We spend the rest of the afternoon meandering through this tranquil place. On the prowl for a woodpecker, we venture to the cemeteries on Mehringdamm. Although our quest is unsuccessful, Gráinne takes the opportunity to show us where the late composer Felix Mendelssohn is buried. When she sees a hawfinch glide overhead for the first time ever, we’re comforted by the knowledge that the day’s exploration wasn’t just for our benefit.

Curious to find out more about birdwatching in Berlin, we contact Rolf Nessing. Based in Lychen, a tiny town in Brandenburg’s picturesque Uckermark region, Rolf is a bona fide bird buff and tour guide. He starts off by telling us how he first began birdwatching when he was 13. “I’m 58 now, so that’s about 45 years ago,” he says. “A long time!”

Between 1982 and 1992, Rolf worked as a government-employed conservationist: “I started out birdwatching then found my way into nature conservation, which I took up professionally. I ended up working in protected areas throughout Brandenburg, mainly at breeding grounds for rare birds including eagles, cranes and black storks.” But something was missing: “Government work meant a lot of paperwork, which wasn’t for me. That’s why I started freelancing in ‘92.”

Birding gets you more involved with your environment, and it reminds you that humans aren't everything.

Opting out of political bureaucracy, Rolf established Birding Berlin in the early ‘90s, offering English-speaking bird tours throughout the city and beyond. Roughly half of Rolf’s customers come from the United States, the other half consisting of Brits. “Most of my guests send me a list of 8 to 15 birds they want to see,” he says. “I can plan a trip around where to find them because I know many of the region’s forests and lakes, and where the birds go to hunt.”

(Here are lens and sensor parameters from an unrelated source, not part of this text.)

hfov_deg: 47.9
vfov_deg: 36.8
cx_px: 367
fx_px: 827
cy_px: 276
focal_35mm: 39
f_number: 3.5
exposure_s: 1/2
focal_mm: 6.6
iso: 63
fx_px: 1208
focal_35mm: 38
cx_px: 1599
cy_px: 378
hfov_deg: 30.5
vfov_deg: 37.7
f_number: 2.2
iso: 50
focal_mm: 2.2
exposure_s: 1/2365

Between March and April, Rolf organises goshawk tours in Tiergarten. Berlin has the most concentrated number of these birds of prey in the world. “The city has about 120 pairs of breeding partners,” he notes. By contrast, Britain has approximately 280 nationwide. “My guests arrive at Schönefeld in the morning, I’ll pick them up and we’ll go birding. After seeing the goshawks, they’re happy, and in the afternoon they fly back to the UK!”

We ask Rolf what makes Berlin and Brandenburg unique when it comes to birdlife. “The big difference rests on the division between East and West Germany. We live in what used to be the DDR,” he says. “We’re not so developed in this part, agriculture and pesticide use was and is far more intensive in the West. That’s why we have a lot of birds here. If you look at a distribution map of birds you’ll see the old border!”

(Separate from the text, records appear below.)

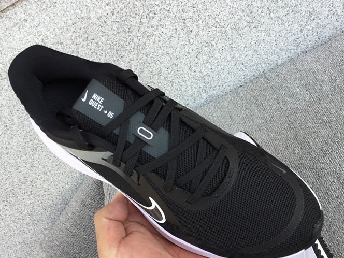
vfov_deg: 34.1
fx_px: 417
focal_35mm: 42
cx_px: 186
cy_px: 165
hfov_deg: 44.8
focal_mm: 3.3
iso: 25
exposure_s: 1/160
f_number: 2.4
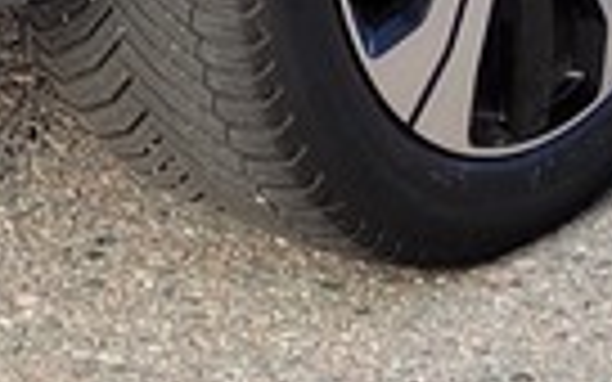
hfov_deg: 9.2
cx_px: 223
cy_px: -939
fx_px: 3819
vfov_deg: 5.3
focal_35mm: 229
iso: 100
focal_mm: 5.52
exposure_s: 1/202
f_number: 1.9
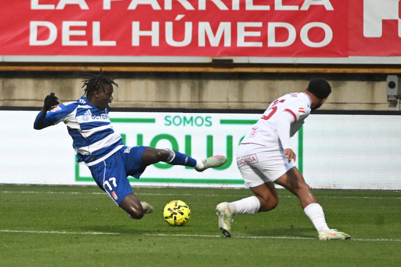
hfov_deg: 6.9
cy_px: 134
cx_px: 200
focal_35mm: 300
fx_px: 3341
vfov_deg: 4.6
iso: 3200
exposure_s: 1/1000
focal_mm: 300
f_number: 4
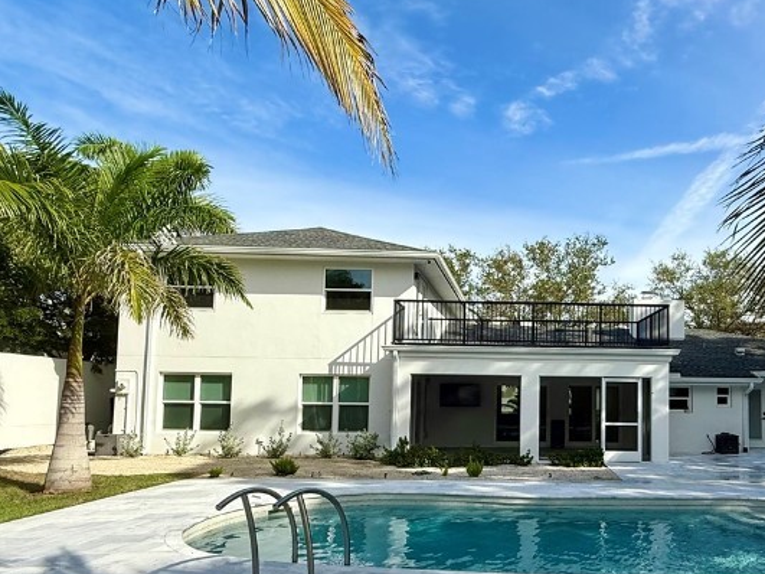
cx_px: 552
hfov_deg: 62.4
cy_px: 362
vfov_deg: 50.8
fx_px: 597
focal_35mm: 27
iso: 50
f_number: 2.2
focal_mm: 2.22
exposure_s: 1/1795
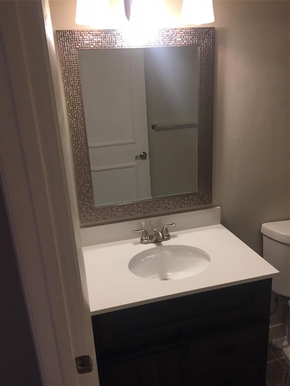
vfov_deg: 61.7
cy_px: 193
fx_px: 324
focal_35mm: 29
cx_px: 145
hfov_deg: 48.2
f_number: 2.2
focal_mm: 4.15
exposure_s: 1/30
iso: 40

On top of these unintended Cold War consequences is the fact that there are 46 Important Bird Areas (IBAs) strewn throughout Brandenburg. IBAs are politically-defined conservation sites where birds and other fauna are shielded from agricultural expansion. “There are a huge number of protected areas here. We have biosphere reserves as well as national parks. Berlin is a very green capital too,” Rolf says.
Given the somewhat inevitable creep of peri-urban growth, we wonder whether Rolf has any concerns about the future of this natural paradise. “Right now we have a lot of problems with farming, especially the cultivation of corn for biofuels,” he says. “It’s not easy to safeguard nature for future generations because a lot of political decisions are very short-sighted. People are focused on other concerns at the moment, environmental issues aren’t so important right now.”

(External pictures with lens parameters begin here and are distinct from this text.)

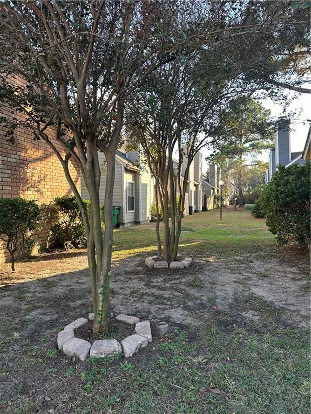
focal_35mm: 24
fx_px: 287
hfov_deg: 56.8
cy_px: 207
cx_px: 156
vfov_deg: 71.6
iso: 80
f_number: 1.78
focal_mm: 6.86
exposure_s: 1/494
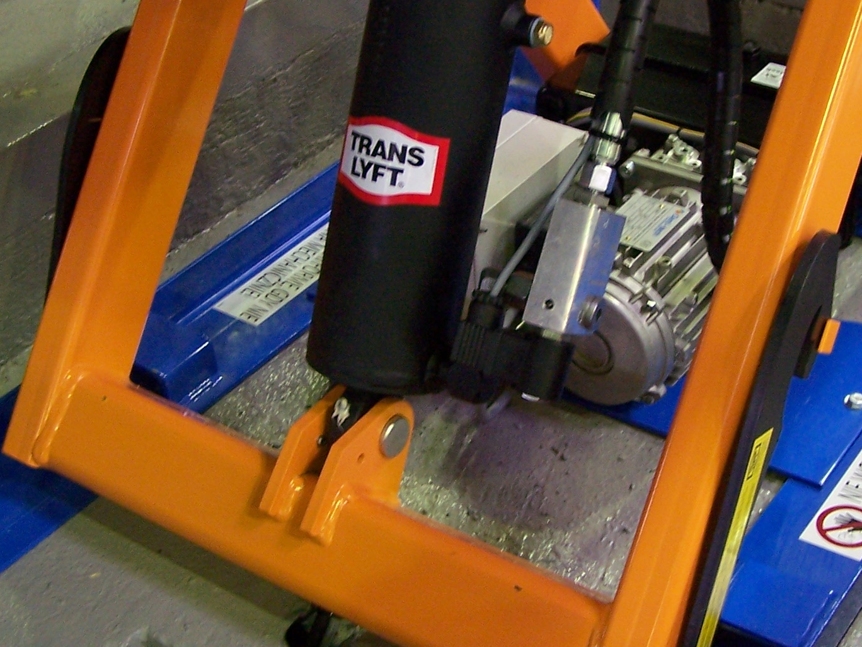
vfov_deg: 22.9
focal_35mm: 64
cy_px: 231
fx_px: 1594
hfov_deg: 30.2
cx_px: 517
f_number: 2.8
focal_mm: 6.3
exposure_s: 1/8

It’s engrossing to chat to someone as enthusiastic as Rolf. He confirms Gráinne’s account of Linum’s massive crane exodus and gives us an intricate, seasonal index of Brandenburg’s wildlife. Armed with such an expansive ornithological knowledge, we quiz him on whether he has a favourite bird. “A lot of people ask me this,” he says, chuckling. “Maybe the bullfinch. It’s a very smart bird, with its red breast and green head. But it’s a bad singer! Still, I like it, it gives me the feeling of spring.”

After speaking to Rolf, we remember something Gráinne said when we first met a fortnight ago: “Birding gets you more involved with your environment, and it reminds you that humans aren’t everything. We’re all part of this one big ecosystem. Why not get out there, explore it and relate to it a bit more.” We couldn’t agree with her more.